Dataset items
______

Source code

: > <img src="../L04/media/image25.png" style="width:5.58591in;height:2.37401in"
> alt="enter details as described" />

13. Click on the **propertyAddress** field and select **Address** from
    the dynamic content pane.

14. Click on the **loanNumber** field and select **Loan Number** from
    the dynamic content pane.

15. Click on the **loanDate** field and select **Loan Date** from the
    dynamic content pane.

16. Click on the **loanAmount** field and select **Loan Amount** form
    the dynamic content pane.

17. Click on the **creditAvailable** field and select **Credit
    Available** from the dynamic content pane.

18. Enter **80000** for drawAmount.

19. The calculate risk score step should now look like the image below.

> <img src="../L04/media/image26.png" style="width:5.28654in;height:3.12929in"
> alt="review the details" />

______

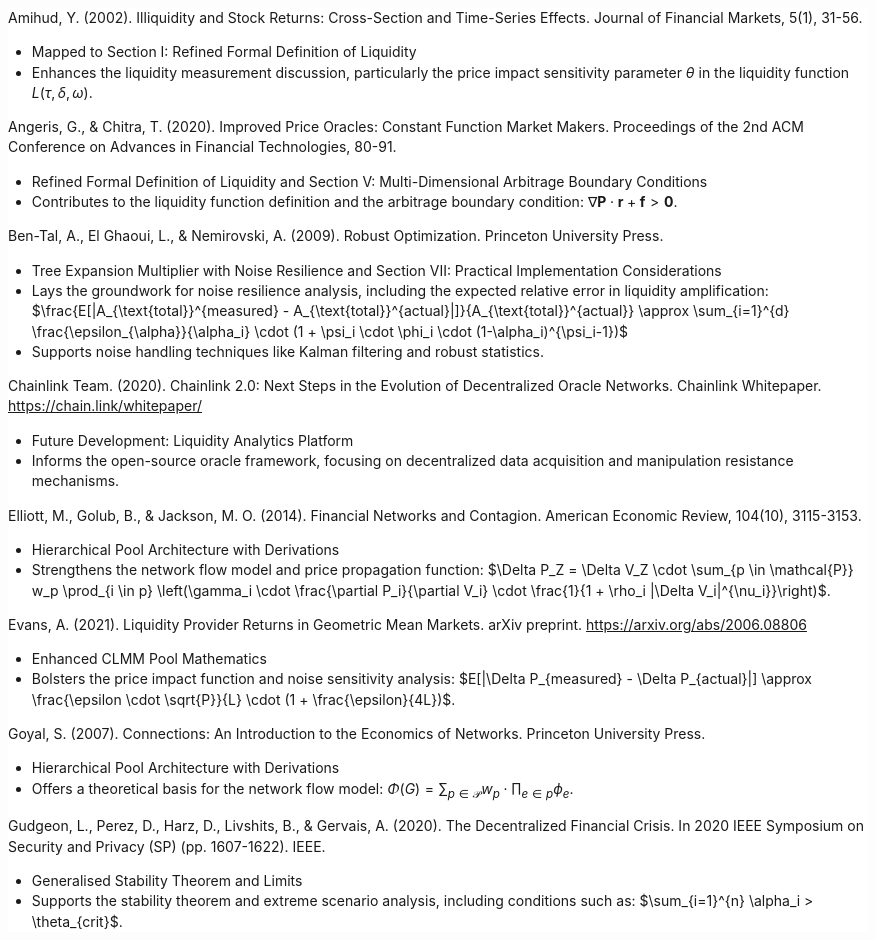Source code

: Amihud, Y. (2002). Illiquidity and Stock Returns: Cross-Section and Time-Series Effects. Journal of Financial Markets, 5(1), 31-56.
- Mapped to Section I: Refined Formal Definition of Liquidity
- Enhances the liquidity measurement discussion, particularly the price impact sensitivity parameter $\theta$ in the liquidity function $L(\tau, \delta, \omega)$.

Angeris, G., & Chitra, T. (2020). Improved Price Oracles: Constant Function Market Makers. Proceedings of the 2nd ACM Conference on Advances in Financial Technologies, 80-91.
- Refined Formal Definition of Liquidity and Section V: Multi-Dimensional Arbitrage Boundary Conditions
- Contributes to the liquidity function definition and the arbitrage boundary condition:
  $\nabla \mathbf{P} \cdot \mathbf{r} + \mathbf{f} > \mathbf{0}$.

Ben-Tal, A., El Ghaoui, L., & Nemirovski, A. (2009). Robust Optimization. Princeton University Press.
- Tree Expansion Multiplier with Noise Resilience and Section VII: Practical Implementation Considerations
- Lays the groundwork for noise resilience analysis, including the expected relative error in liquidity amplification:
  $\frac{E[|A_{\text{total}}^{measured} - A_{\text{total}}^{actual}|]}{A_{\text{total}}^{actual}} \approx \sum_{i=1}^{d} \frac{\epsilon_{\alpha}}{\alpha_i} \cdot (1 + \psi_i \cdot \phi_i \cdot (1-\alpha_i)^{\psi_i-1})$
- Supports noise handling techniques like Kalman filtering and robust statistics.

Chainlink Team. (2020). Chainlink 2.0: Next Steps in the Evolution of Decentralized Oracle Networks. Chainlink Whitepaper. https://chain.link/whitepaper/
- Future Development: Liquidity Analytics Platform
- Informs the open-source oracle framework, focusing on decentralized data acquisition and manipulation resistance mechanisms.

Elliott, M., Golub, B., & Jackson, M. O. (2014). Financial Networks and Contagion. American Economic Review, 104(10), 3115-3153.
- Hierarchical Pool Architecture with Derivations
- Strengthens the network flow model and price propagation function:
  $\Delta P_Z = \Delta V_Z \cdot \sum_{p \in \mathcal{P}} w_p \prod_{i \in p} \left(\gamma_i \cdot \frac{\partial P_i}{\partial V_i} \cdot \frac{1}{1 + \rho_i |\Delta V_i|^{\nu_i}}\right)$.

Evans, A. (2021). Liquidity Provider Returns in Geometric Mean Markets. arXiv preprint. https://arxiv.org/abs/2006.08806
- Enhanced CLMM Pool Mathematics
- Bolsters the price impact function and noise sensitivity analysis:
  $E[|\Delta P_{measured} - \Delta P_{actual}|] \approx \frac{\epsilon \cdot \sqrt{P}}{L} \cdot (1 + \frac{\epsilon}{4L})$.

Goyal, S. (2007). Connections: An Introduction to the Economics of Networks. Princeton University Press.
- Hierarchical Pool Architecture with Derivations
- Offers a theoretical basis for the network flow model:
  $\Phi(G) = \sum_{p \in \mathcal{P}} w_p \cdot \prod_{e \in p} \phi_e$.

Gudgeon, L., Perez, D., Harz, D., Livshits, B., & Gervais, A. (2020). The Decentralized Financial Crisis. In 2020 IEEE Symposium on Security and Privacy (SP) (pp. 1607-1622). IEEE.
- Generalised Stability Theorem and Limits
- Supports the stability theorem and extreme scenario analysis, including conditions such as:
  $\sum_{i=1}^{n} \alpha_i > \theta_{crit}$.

______

* ACTIVITY
Each line above that contains the string "Returns" should be identified and copied.

* TASK OUTPUT
: Amihud, Y. (2002). Illiquidity and Stock Returns: Cross-Section and Time-Series Effects. Journal of Financial Markets, 5(1), 31-56.
Evans, A. (2021). Liquidity Provider Returns in Geometric Mean Markets. arXiv preprint. https://arxiv.org/abs/2006.08806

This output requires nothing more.